The structure of the speech database is :
A full record (session) for each speaker consists of 48 speech files and corrersponding lable files with annotation.
The lexicon (file LEXICON) was composed of all the words that were pronounced clearly and with no mistakes by the speakers, with indication of frequency of each word and its phoneme broad transcription.
The lexicon comprises about 10 000 units. Phoneme transcription of the lexicon was carried out according to Russian SAPMA (Speech Assessment Methods Phonetic Alphabet) symbol table developed with the participation of “AudiTech”. SAMPA is a machine-redable phonetic
alphabet It was developed in 1987-89 by an international group of phoneticians and consist of a mapping of symbols of the International Phonetic Alphabet onto ASCII codes in the range 33...127. The LEXICON is an alphabetically ordered list of distinct lexical items with the most frequent pronunciation and same variants.
Besides that speech database contain recording condition information file, speaker information file, file of acoustical quality speech records, corpus contents file.
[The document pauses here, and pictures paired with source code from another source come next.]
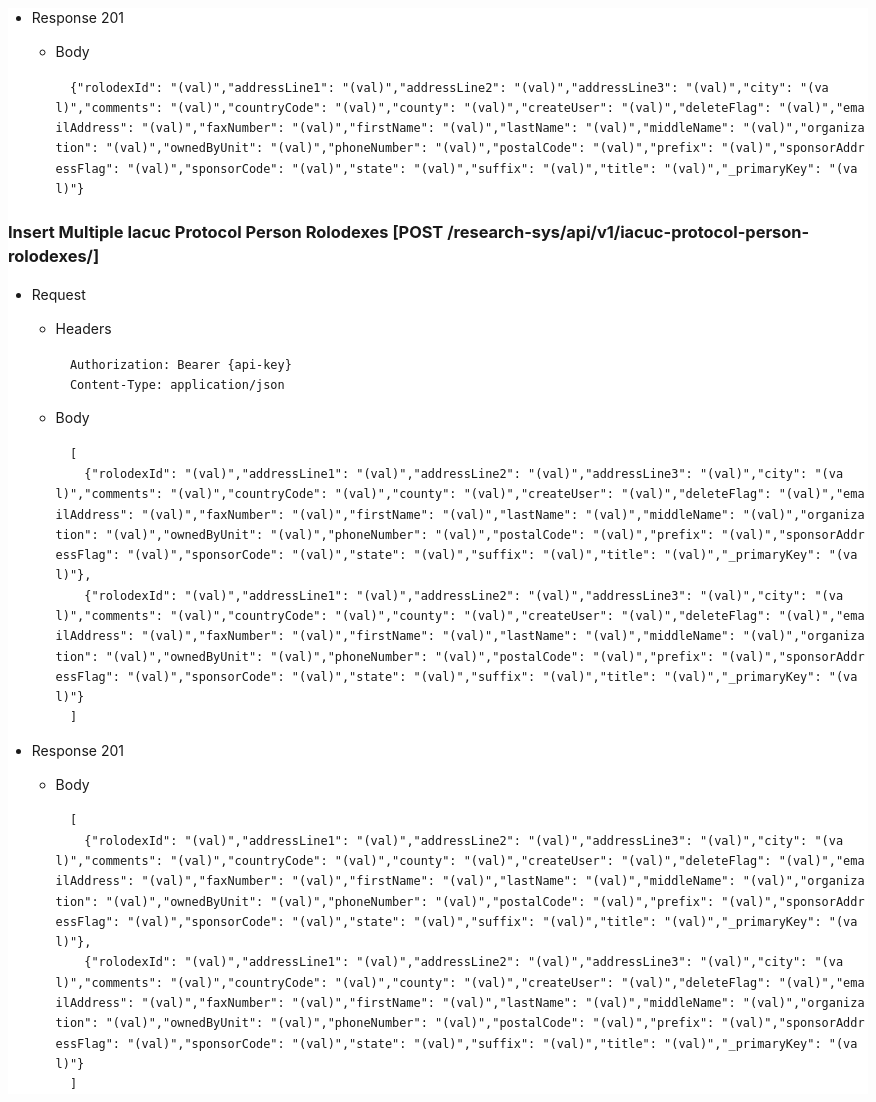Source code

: + Response 201
    
    + Body
            
            {"rolodexId": "(val)","addressLine1": "(val)","addressLine2": "(val)","addressLine3": "(val)","city": "(val)","comments": "(val)","countryCode": "(val)","county": "(val)","createUser": "(val)","deleteFlag": "(val)","emailAddress": "(val)","faxNumber": "(val)","firstName": "(val)","lastName": "(val)","middleName": "(val)","organization": "(val)","ownedByUnit": "(val)","phoneNumber": "(val)","postalCode": "(val)","prefix": "(val)","sponsorAddressFlag": "(val)","sponsorCode": "(val)","state": "(val)","suffix": "(val)","title": "(val)","_primaryKey": "(val)"}
            
### Insert Multiple Iacuc Protocol Person Rolodexes [POST /research-sys/api/v1/iacuc-protocol-person-rolodexes/]

+ Request

    + Headers

            Authorization: Bearer {api-key}   
            Content-Type: application/json

    + Body
    
            [
              {"rolodexId": "(val)","addressLine1": "(val)","addressLine2": "(val)","addressLine3": "(val)","city": "(val)","comments": "(val)","countryCode": "(val)","county": "(val)","createUser": "(val)","deleteFlag": "(val)","emailAddress": "(val)","faxNumber": "(val)","firstName": "(val)","lastName": "(val)","middleName": "(val)","organization": "(val)","ownedByUnit": "(val)","phoneNumber": "(val)","postalCode": "(val)","prefix": "(val)","sponsorAddressFlag": "(val)","sponsorCode": "(val)","state": "(val)","suffix": "(val)","title": "(val)","_primaryKey": "(val)"},
              {"rolodexId": "(val)","addressLine1": "(val)","addressLine2": "(val)","addressLine3": "(val)","city": "(val)","comments": "(val)","countryCode": "(val)","county": "(val)","createUser": "(val)","deleteFlag": "(val)","emailAddress": "(val)","faxNumber": "(val)","firstName": "(val)","lastName": "(val)","middleName": "(val)","organization": "(val)","ownedByUnit": "(val)","phoneNumber": "(val)","postalCode": "(val)","prefix": "(val)","sponsorAddressFlag": "(val)","sponsorCode": "(val)","state": "(val)","suffix": "(val)","title": "(val)","_primaryKey": "(val)"}
            ]
			
+ Response 201
    
    + Body
            
            [
              {"rolodexId": "(val)","addressLine1": "(val)","addressLine2": "(val)","addressLine3": "(val)","city": "(val)","comments": "(val)","countryCode": "(val)","county": "(val)","createUser": "(val)","deleteFlag": "(val)","emailAddress": "(val)","faxNumber": "(val)","firstName": "(val)","lastName": "(val)","middleName": "(val)","organization": "(val)","ownedByUnit": "(val)","phoneNumber": "(val)","postalCode": "(val)","prefix": "(val)","sponsorAddressFlag": "(val)","sponsorCode": "(val)","state": "(val)","suffix": "(val)","title": "(val)","_primaryKey": "(val)"},
              {"rolodexId": "(val)","addressLine1": "(val)","addressLine2": "(val)","addressLine3": "(val)","city": "(val)","comments": "(val)","countryCode": "(val)","county": "(val)","createUser": "(val)","deleteFlag": "(val)","emailAddress": "(val)","faxNumber": "(val)","firstName": "(val)","lastName": "(val)","middleName": "(val)","organization": "(val)","ownedByUnit": "(val)","phoneNumber": "(val)","postalCode": "(val)","prefix": "(val)","sponsorAddressFlag": "(val)","sponsorCode": "(val)","state": "(val)","suffix": "(val)","title": "(val)","_primaryKey": "(val)"}
            ]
File DISIGN contain full description of database, annotation information, speaker information and lexicon.
The validation of a database is carried out by the SPEX -Speech Processing Expertise Centre. Validation proceeds in two steps:
1. Prevalidation of a small database of 10 speakers for the detect serious design errors before the actual recording start.
2. Validation of complete database.
The final validation report is put into the final CD's as part of the database.
“AudiTech” has developed a number of programs to assist in SpeechDat creation.The most important ones are SPDAT- the transcription system for editing annotation file. in SPDAT a transcriber selects a record, verifies if the speaker pronounced the correctly and modifies the transcription if it is necessary.
The Russian Database be kept on 5 CD-disks (two blocks each other and all documentation files).
The telephone speech databases of Eastern European languages are to be created for the fixed telephone network project SPEECHDAT (E) within the period of 24 months: one for Russian
(2500 speakers), one for Czech (1000 speakers), one for Slovak (1000 speakers) one for Polish (1000 speakers) and Hungary. Most regions of these countries are covered and thus corresponding dialects are also taken into account.
Keeping the quality standards of the databases to be created is secured by two validation steps carried out by validation centre SPEX.